Entertain Your Cats Automatically With LazerPaw

An automatic laser turret playing with a cat.

Most of us would agree that kittens are very cute, but require lots of attention in return. What would you do if you adopted three abandoned cats but didn’t have all day to play with them? [Hoani Bryson] solved his problem by building LazerPaw — an autonomous, safe way to let your cats chase lasers.

Having recently tinkered with computer vision in the form of OpenCV, [Hoani] decided he would make a laser turret for his cats to play with. An infrared camera, used so that the LazerPaw works in the dark, is mounted to the laser and the Raspberry Pi. These electronics are then mounted on a servo-based pan/tilt module, which is in turn mounted with two smartphone clamps to the ceiling. That way, when the cats chase the laser, they will be looking away from the beam source. Additionally, if the device is aiming directly at a cat, the laser is turned off. Finally, [Hoani] added some NeoPixels with an Arduino-based controller for extra hacker vibes.

The LazerPaw’s software takes in a 30 FPS stream from a webcam, scales it down for performance, and applies a threshold filter to it. When a black pixel, which is assumed to be a cat, is detected, it “pushes” the camera away from it depending on how close to the laser it is. The effect of this is that every time a cat catches up to the laser, it moves away again. The processed images are also sent to an interactive website for remote cat playtime. Finally, there is also a physical start button so you don’t need WiFi to use it.
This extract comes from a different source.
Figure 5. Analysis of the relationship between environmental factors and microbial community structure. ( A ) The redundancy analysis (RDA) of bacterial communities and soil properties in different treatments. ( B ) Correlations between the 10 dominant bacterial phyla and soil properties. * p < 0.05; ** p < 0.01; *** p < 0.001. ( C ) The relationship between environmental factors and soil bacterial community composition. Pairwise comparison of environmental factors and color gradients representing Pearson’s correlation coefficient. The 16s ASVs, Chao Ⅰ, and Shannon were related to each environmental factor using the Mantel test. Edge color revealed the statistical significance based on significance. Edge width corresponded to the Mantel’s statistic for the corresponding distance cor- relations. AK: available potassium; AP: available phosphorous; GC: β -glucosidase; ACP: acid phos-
Is your cat more of a sunbather than a deadly murder beast? Maybe it’ll like this cat chair that follows the sun.

22 thoughts on “Entertain Your Cats Automatically With LazerPaw

  1. That’s really cool :)

    On a different note, why is it in all HaD posts with YouTube videos, if you click the “YouTube” in the bottom of the video you get a “www.youtube.com is blockedwww.youtube.com refused to connect.
    ERR_BLOCKED_BY_RESPONSE” message. Yet I can right click in the video and use “Copy Video URL” and paste it, and it works fine. I don’t run into this on any other site that embeds YT videos.

  2. I so hope they connect the physical start button to one of the talking buttons sold for pets, so the cats can fire it up themselves. It’s an impressive and wholesome build as is, but everything I look at I think “what’s next”
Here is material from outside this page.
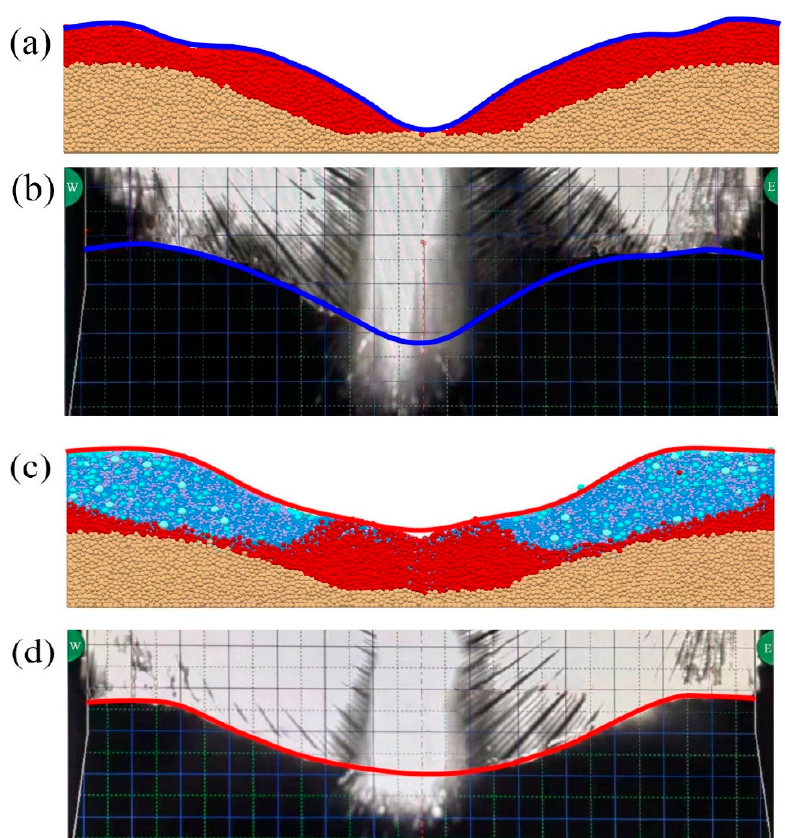
Figure 5. Coke burden surface and ore burden surface under base conditions: ( a ) coke simulated burden surface; ( b ) coke measured burden surface; ( c ) ore simulated burden surface; ( d ) ore measured burden surface.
    1. What’s next? If it were me, I’d consider a treat dispenser. Play a while, then the laser targets the dispenser, which drops a treat, so the cat has a tangible goal. pointing the treat out with the laser to close made it a much less frustrating game for my boy.

  3. Impressive project indeed, but like so many cat toys, this is a purrfect “frustration generator”: you generate a lot of stimuli for the cat but zero reward, as every hunt ends with nothing at all in your paws. Not even a “Good cat!!” pat on the head! How better to frustrate your cat?? Please combine this with a dry food dispensing cannon or some such!

      1. It’s a REALLY bad idea to entertain your dog with a laser. Even a few moments can lead to obsessive compulsive behavior. It’s more prevalent in some breeds that others, but even so, any dog can get messed up. They’ll start chasing shadows, flashlights, anything where’s there’s a difference in light levels. Do some Googling about it, you’ll learn just how bad it can be. WIth cats, as long as you let them “catch” it, which basically means it touching their paws, and they’re satisfied.

        1. I had a dog that loved the dot.

          As long as I let him finish the chase by biting the laser out of my hands and ‘killing’ it he was happy. Then treat.
          Lasers were short lived.
          Never made him more OCD than any other pit^n^n^nterrier mix.
          Didn’t let him have it much.
          He loved dot similar to how he loved pizza, beer, leash and car rides. Normal for him. 1 thread brain.

          He did ruin it for the cats.
          I never set out to teach him to chase it.
          When he saw his cat (Chewtoy) going after it, he joined.
          Dogs smarter, he found source and bit that, first time.
          None of my other dogs could be arsed to notice.

          How is cat’s reaction to dot not also obsessive compulsive behavior?
          How is human male’s reaction to boobies also not obsessive compulsive behavior?